OCT é a sigla para Tomografia de Coerência Óptica, um exame de imagem não invasivo que permite ao oftalmologista visualizar as camadas internas do olho com alta precisão. Sem contato, sem dor e realizado em poucos minutos, o exame gera imagens detalhadas da retina, da mácula e do nervo óptico, estruturas fundamentais para a saúde visual. Apesar do nome "tomografia", o OCT não utiliza radiação ionizante, o que permite que ele seja repetido quantas vezes forem necessárias, de acordo com a indicação médica, sem causar efeitos colaterais relacionados à exposição à radiação.
Muitas doenças oculares evoluem de forma silenciosa, sem apresentar sintomas nas fases iniciais. Por isso, o OCT se tornou uma ferramenta importante na oftalmologia moderna, permitindo identificar alterações precoces e acompanhar a evolução de diversas condições oculares com segurança e precisão ao longo do tempo.
Como o exame funciona na prática
O princípio do OCT é semelhante ao do ultrassom, mas utiliza luz infravermelha em vez de ondas sonoras. O aparelho emite feixes de luz que penetram nos tecidos oculares e, ao serem refletidos, geram imagens em corte transversal com resolução de micrometros.

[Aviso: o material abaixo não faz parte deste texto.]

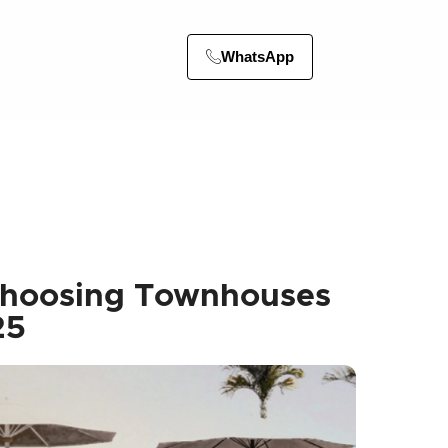
WhatsApp
Choosing Townhouses
25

Durante o exame, o paciente simplesmente olha para um ponto de fixação enquanto o equipamento escaneia o olho. O procedimento dura entre cinco minutos ou menos, na maioria dos casos, não exige dilatação da pupila — embora o médico possa solicitá-la para ampliar o campo de análise. Para entender melhor por que a dilatação é pedida em alguns exames, vale ler sobre por que precisa dilatar a pupila?.
Quais doenças o OCT ajuda a diagnosticar
A tomografia de coerência óptica é fundamental no rastreamento e acompanhamento de diversas condições. Entre as principais estão:
- Degeneração macular relacionada à idade (DMRI): o exame identifica o acúmulo de líquido e drusas sob a retina, sinais precoces da DMRI.
- Edema macular diabético: permite medir com exatidão o espessamento da mácula causado pelo edema macular em pacientes com diabetes.
- Glaucoma: analisa a espessura da camada de fibras nervosas da retina, detectando perdas sutis que indicam progressão do glaucoma.
- Descolamento de retina e membranas epirretinianas: visualiza alterações estruturais que muitas vezes passam despercebidas no exame de fundo de olho convencional.
- Retinopatia diabética: monitora a evolução da doença e a resposta ao tratamento.
Além dessas condições, o OCT também auxilia no planejamento cirúrgico e na avaliação pós-operatória de diversas intervenções retinianas.

OCT x outros exames de retina: quando cada um é indicado
O exame de fundo de olho oferece uma visão ampla da retina, mas com menor detalhamento das camadas internas. Já a retinografia colorida registra a superfície retiniana em fotografia de alta resolução. O OCT, por sua vez, vai além: ele "fatia" a retina em cortes microscópicos, revelando o que nenhuma fotografia consegue mostrar.
Essa complementaridade é importante. Em muitos casos, o oftalmologista solicita mais de um exame para obter um diagnóstico completo. Segundo a Academia Americana de Oftalmologia, a combinação de tomografia de coerência óptica com outros métodos de imagem aumenta significativamente a acurácia diagnóstica em doenças maculares.
Quem deve realizar o exame e com qual frequência
O OCT é indicado para qualquer pessoa com suspeita ou diagnóstico confirmado de doença retiniana ou glaucoma. Também é recomendado para pacientes diabéticos, mesmo sem queixas visuais, e para indivíduos acima de 50 anos com histórico familiar de degeneração macular.
A frequência de realização varia conforme a condição clínica. Pacientes em acompanhamento de doenças ativas costumam repetir o exame a cada três ou seis meses. Já em casos de rastreamento preventivo, a periodicidade é definida pelo médico na consulta oftalmológica.
Sinais que indicam urgência no agendamento
Algumas situações pedem avaliação rápida, com OCT incluído na investigação:
- Surgimento súbito de moscas volantes ou flashes de luz nos olhos
- Visão turva persistente sem causa aparente
- Mancha escura ou distorção no centro do campo visual
- Piora repentina da acuidade visual em diabéticos
Esses sintomas podem indicar condições que exigem tratamento imediato, como o descolamento de retina ou a oclusão vascular da retina.